Die Dianetik und der Krieg

Die gesellschaftlichen Organismen, die wir Staaten und Natio­nen nennen, reagieren und verhalten sich in jeder Beziehung so, als wären sie individuelle Organismen. Die Kultur hat ihren analyti­schen Verstand – die kombinierte Vernunft und bewusste Empfindung ihrer Bürger im Allgemeinen und ihrer Künstler, Wissenschaftler und Staatsmänner im Besonderen. Die gesellschaftliche Standard-Gedächtnisbank besteht aus den Daten, die über Generationen zu­sammengetragen wurden. Der gesellschaftliche Organismus hat aber auch seinen reaktiven Verstand, der in den Vorurteilen und Irratio­nalitäten der gesamten Gruppe in Erscheinung tritt. Dieser reaktive Verstand bedient sich einer Engrammbank, in der vergangene schmerz­liche Erfahrungen liegen und die reaktive Handlungen auf gewissen Gebieten diktiert, sobald diese Erfahrungen in der Gesellschaft resti­muliert werden. Dies ist – allzu kurz hier – eine Analogie, die in der politischen Dianetik verwendet wird.

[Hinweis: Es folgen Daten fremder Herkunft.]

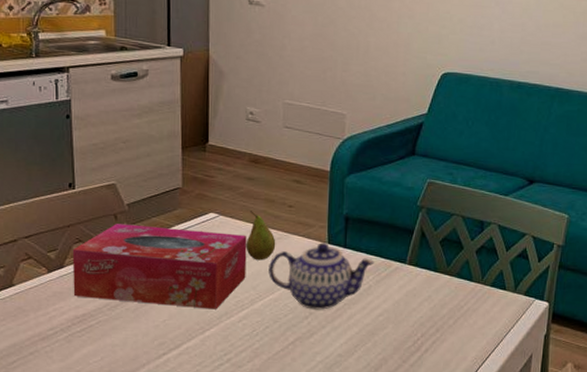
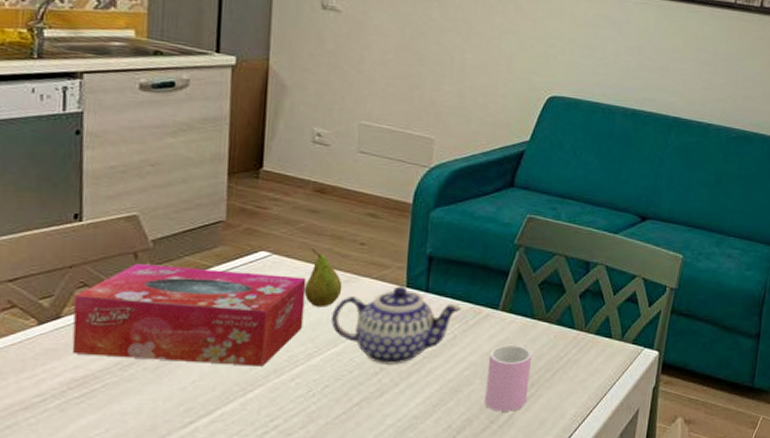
cup: none [397,294,436,353] -> present [485,344,532,412]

Der gesellschaftliche Organismus verhält sich in einer Art, die auf der Tonskala darstellbar ist; er hat seine Überlebensdynamik und seine Unterdrücker; er hat seine innere Unterdrückung auf­grund von Engrammen und seinen Drang nach potentiell unendli­cher Dauer. Kriminelle, Verräter und Fanatiker sind Beispiele für innere Engramme, die das Überlebenspotential auf der Tonskala hinunterdrücken.

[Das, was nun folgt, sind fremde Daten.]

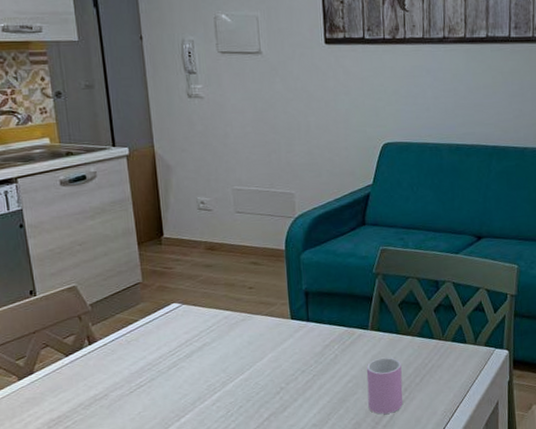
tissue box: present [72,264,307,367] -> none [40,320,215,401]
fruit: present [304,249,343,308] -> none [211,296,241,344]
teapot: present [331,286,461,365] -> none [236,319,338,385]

Für jede gesellschaftliche Stufe gibt es eine exakte, auf die Tonskala bezogene Definition. Eine freie Gesellschaft, die in voll­ständiger Zusammenarbeit auf gemeinsame Ziele hinstrebt, wäre eine Gesellschaft auf Ton 4. Eine Gesellschaft, die durch willkürliche Einschränkungen und unterdrückerische Gesetze behindert wird, wäre eine Gesellschaft auf Ton 2. Eine Gesellschaft, die durch die Launen eines einzigen Mannes oder einiger weniger Männer verwal­tet und kommandiert wird, wäre eine Gesellschaft auf Ton 1. Eine Gesellschaft, die vom Geheimnis und Aberglauben irgendeiner my­stischen Gruppe gesteuert wird, wäre eine Gesellschaft auf Ton 0. Das jeweilige Überlebenspotential ist überall in der Geschichte sicht­bar. Jedes »goldene Zeitalter« befindet sich auf Ton 4. Unterdrückungspraktiken, individuelle Gier und falsche Beurteilungen im all­gemeinen beeinträchtigen die Gesellschaft dadurch, dass unzufriede­ne Elemente in sie eingeführt werden. Um mit ihnen zurechtzukom­men, wurde in der Vergangenheit noch mehr Unterdrückung ver­wendet. Das Überleben der Gesellschaft verminderte sich weiter. Durch noch mehr Unterdrückung entstanden neue Engramme, und so sanken die Chancen, langes Überleben zu erreichen, mit dem Ab­stieg auf der Tonskala. Mit dieser Verminderung des Potentials kam, als die unteren Zonen betreten wurden, der Schmerz.

Gesellschaften steigen und fallen auf der Tonskala. Aber es gibt einen Gefahrenpunkt, unter den eine Gesellschaft nicht abfallen kann, ohne so zu reagieren, wie eine unterdrückte Einzelperson rea­gieren würde: die Gesellschaft erreicht eine Grenze und wird irrsin­nig. Dieser Punkt liegt um 2,0.

Die Auseinandersetzungen zwischen Gesellschaften und Natio­nen haben viele Gründe, die alle mehr oder weniger irrational sind. Es hat oft Zeiten gegeben, da eine Gesellschaft gezwungen war, eine andere, die weniger vernünftig war als sie, zu überwältigen. Mit jedem Zusammenstoss wurden jedoch neue Engramme geboren – so­wohl auf der internationalen Szene als auch in den Gesellschaften selbst.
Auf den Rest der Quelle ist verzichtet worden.